# Problem statement
Look below for the line holding "X154700000Y-76000000D03*" and the line holding "X118100000Y-116025000D03*". Repeat those two and everything between, exactly.

===== Records to use =====

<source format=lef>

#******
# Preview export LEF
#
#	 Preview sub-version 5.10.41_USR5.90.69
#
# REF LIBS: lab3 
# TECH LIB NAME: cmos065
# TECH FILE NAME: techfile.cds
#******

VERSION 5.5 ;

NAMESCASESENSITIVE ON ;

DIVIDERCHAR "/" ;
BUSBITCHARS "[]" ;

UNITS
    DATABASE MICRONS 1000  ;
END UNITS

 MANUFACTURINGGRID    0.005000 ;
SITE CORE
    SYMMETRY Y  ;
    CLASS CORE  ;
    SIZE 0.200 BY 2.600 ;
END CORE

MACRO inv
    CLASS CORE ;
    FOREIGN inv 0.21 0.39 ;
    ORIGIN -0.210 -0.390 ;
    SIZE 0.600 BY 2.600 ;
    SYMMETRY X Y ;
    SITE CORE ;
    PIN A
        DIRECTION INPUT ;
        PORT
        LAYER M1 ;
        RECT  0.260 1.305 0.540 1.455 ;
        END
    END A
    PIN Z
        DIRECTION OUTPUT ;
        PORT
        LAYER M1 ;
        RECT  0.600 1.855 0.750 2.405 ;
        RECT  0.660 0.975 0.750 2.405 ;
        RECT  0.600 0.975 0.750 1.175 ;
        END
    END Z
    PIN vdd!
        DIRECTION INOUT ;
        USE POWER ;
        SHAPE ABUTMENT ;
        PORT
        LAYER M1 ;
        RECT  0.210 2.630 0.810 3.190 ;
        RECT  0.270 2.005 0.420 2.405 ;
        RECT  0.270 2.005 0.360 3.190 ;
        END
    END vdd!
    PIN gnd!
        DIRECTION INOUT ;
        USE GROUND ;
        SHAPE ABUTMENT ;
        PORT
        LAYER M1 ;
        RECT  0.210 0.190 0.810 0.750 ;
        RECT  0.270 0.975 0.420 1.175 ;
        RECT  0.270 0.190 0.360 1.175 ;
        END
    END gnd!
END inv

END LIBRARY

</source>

=====
===== Records to use =====

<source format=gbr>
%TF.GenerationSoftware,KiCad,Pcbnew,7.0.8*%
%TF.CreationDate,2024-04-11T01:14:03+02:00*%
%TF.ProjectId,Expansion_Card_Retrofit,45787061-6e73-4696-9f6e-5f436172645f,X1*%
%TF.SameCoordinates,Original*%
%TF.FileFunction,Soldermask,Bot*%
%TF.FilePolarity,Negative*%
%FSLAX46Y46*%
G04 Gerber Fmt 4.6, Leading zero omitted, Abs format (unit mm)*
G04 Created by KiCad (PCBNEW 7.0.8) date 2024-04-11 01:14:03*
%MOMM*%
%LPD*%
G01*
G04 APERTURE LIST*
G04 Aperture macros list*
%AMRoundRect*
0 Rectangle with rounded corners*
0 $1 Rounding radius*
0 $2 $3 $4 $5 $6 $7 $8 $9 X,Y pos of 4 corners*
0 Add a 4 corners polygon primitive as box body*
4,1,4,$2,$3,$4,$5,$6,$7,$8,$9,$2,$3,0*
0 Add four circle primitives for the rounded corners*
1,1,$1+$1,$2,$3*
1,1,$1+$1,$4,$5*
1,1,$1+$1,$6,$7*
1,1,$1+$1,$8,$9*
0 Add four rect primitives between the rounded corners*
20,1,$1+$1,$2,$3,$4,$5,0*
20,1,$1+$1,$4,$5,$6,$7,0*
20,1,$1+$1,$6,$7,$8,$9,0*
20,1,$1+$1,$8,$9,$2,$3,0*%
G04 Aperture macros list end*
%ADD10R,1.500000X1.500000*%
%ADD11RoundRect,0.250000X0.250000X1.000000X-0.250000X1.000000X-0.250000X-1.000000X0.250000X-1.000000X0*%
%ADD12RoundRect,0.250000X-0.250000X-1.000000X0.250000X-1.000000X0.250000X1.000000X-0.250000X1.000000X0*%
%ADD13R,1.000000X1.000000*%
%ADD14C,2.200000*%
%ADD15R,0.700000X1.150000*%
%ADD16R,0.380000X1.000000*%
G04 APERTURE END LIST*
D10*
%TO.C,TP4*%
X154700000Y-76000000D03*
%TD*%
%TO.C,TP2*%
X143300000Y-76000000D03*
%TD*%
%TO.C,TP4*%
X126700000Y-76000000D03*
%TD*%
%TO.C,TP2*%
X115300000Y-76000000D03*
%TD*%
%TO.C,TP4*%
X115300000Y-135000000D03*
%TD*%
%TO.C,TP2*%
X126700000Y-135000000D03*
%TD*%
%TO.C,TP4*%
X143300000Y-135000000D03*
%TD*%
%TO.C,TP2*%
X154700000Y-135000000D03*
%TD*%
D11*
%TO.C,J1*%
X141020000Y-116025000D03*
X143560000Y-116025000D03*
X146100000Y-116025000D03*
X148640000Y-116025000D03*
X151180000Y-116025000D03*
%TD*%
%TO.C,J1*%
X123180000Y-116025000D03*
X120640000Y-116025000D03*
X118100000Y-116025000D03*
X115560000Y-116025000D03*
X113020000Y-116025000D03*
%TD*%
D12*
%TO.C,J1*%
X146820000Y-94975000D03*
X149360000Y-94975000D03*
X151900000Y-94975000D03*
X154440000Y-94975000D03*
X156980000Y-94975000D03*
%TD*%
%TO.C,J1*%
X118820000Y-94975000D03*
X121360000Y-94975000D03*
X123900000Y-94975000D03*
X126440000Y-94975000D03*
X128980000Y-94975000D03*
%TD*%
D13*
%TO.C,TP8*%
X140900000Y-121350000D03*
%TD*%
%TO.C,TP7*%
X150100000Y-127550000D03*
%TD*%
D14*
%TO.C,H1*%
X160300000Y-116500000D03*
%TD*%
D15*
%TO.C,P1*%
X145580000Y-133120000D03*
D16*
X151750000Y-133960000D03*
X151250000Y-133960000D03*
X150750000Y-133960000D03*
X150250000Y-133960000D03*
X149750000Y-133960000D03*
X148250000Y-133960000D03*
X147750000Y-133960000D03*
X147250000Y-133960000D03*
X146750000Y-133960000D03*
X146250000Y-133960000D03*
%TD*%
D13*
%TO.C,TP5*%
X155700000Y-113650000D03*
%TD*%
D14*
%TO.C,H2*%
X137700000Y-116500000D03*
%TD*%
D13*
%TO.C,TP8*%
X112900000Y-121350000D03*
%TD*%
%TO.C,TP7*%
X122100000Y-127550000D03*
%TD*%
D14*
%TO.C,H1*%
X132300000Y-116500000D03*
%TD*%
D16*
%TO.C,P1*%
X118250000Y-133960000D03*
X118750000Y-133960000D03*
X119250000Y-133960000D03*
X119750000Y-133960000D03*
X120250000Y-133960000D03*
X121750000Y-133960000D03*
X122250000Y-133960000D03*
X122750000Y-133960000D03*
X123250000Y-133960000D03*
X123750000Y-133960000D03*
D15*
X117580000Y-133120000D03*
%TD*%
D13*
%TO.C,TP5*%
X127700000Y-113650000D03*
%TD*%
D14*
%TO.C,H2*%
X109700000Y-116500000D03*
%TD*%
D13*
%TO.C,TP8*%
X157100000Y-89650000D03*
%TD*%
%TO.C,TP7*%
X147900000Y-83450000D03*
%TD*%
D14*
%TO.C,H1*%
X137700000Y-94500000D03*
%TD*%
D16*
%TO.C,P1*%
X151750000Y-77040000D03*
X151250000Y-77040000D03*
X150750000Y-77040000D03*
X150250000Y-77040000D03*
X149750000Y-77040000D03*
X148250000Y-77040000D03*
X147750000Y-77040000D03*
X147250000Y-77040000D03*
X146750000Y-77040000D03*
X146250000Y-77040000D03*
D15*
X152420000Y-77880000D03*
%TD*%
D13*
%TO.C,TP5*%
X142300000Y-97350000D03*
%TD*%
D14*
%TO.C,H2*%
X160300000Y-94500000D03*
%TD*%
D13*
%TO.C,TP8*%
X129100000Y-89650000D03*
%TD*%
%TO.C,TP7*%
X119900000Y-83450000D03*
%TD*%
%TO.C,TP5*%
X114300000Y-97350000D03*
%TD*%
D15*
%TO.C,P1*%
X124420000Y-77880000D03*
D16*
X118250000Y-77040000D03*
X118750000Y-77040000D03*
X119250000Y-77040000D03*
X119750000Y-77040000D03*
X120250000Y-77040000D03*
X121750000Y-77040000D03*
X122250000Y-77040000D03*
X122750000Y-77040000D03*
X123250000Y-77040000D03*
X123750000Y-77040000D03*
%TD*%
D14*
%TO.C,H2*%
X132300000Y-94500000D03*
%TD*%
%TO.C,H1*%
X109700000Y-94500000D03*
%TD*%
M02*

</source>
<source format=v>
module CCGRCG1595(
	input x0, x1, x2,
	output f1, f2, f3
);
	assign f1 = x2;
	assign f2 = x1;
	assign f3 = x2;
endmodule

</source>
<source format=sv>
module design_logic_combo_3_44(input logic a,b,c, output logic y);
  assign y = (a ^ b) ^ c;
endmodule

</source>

=====

# Task output
X154700000Y-76000000D03*
%TD*%
%TO.C,TP2*%
X143300000Y-76000000D03*
%TD*%
%TO.C,TP4*%
X126700000Y-76000000D03*
%TD*%
%TO.C,TP2*%
X115300000Y-76000000D03*
%TD*%
%TO.C,TP4*%
X115300000Y-135000000D03*
%TD*%
%TO.C,TP2*%
X126700000Y-135000000D03*
%TD*%
%TO.C,TP4*%
X143300000Y-135000000D03*
%TD*%
%TO.C,TP2*%
X154700000Y-135000000D03*
%TD*%
D11*
%TO.C,J1*%
X141020000Y-116025000D03*
X143560000Y-116025000D03*
X146100000Y-116025000D03*
X148640000Y-116025000D03*
X151180000Y-116025000D03*
%TD*%
%TO.C,J1*%
X123180000Y-116025000D03*
X120640000Y-116025000D03*
X118100000Y-116025000D03*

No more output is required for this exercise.